**PASSAGE SHOWN:**
Jolly Bros & Co: How TEVA Architects Brought Mumbai's Irani Café Culture to Hyderabad
- Style Essentials Edit Team

- 20 minutes ago
- 2 min read

In Banjara Hills, a short walk from KBR National Park, TEVA Architects has completed Jolly Bros & Co, a 3,000-square-foot café that takes the Irani joints of mid-century Mumbai as its direct reference point.
The project started with research. Principal architect Vamsi Ballepu and the client team travelled to Mumbai and spent time in establishments including Café Mondegar, Leopold Café, Britannia & Co., Café Universal and Jimmy Boy before a single design decision was made. The brief was to recreate that particular atmosphere, not approximate it.
The site presented practical challenges. Located on the ground floor of a commercial building, the space had a low ceiling and natural light only from the front façade. The architects opened external walls for frosted windows with metal detailing and applied coffered detailing to the ceiling, resolving both the light and height problems while staying consistent with the colonial-era register the project was working in.

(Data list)
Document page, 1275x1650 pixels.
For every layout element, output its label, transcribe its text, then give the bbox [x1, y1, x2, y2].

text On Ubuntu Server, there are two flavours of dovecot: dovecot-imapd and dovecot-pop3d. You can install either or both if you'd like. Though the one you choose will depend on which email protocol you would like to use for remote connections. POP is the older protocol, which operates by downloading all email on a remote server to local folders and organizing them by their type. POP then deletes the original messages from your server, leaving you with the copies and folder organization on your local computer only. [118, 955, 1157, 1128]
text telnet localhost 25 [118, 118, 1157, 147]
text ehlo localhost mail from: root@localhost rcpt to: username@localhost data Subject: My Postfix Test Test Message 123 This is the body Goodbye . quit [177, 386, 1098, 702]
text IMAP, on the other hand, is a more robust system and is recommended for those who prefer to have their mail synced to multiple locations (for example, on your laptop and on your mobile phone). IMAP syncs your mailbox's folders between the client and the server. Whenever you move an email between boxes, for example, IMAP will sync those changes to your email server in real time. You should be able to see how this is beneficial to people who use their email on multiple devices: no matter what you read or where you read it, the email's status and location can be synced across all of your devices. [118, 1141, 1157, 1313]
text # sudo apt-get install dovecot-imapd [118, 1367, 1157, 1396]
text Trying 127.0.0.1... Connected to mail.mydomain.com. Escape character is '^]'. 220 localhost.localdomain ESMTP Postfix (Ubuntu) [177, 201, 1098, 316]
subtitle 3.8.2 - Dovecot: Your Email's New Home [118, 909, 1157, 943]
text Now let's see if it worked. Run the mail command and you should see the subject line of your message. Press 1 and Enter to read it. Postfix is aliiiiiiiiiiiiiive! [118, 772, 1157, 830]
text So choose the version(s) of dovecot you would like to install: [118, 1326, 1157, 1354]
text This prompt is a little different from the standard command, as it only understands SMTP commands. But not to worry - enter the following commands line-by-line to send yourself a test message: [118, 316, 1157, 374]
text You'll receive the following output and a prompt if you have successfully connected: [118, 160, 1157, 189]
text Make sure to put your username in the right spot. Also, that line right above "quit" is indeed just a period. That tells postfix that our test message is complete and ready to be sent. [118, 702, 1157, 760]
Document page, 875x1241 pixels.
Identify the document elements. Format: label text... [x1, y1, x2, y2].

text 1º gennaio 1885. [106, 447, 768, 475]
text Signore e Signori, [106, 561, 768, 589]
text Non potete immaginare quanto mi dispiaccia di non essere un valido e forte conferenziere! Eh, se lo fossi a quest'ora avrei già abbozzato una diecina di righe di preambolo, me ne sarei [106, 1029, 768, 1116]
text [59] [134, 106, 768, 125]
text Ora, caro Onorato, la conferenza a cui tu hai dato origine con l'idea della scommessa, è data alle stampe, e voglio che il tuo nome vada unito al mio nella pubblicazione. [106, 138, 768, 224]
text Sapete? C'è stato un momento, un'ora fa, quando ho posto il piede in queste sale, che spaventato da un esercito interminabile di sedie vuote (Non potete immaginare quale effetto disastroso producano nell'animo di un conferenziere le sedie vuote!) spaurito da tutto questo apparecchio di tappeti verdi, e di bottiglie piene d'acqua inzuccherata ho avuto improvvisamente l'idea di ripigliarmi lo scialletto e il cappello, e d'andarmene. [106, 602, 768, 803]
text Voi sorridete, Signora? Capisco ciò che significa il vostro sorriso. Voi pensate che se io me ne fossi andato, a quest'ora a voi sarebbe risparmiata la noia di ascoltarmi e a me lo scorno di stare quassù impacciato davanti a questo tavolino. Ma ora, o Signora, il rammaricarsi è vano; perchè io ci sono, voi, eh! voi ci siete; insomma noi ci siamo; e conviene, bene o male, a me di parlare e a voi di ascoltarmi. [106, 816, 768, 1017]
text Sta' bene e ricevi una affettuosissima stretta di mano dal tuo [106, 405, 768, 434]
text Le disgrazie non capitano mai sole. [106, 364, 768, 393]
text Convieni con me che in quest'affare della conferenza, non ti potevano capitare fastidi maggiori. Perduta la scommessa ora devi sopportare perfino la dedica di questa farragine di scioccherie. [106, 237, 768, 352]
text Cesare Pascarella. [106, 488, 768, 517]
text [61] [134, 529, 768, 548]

**GIVEN INSTRUCTION:**
Please quote the article about the Jolly Bros & Co café in full, word for word.

**RESULT OF THIS EXERCISE:**
Jolly Bros & Co: How TEVA Architects Brought Mumbai's Irani Café Culture to Hyderabad
- Style Essentials Edit Team

- 20 minutes ago
- 2 min read

In Banjara Hills, a short walk from KBR National Park, TEVA Architects has completed Jolly Bros & Co, a 3,000-square-foot café that takes the Irani joints of mid-century Mumbai as its direct reference point.
The project started with research. Principal architect Vamsi Ballepu and the client team travelled to Mumbai and spent time in establishments including Café Mondegar, Leopold Café, Britannia & Co., Café Universal and Jimmy Boy before a single design decision was made. The brief was to recreate that particular atmosphere, not approximate it.
The site presented practical challenges. Located on the ground floor of a commercial building, the space had a low ceiling and natural light only from the front façade. The architects opened external walls for frosted windows with metal detailing and applied coffered detailing to the ceiling, resolving both the light and height problems while staying consistent with the colonial-era register the project was working in.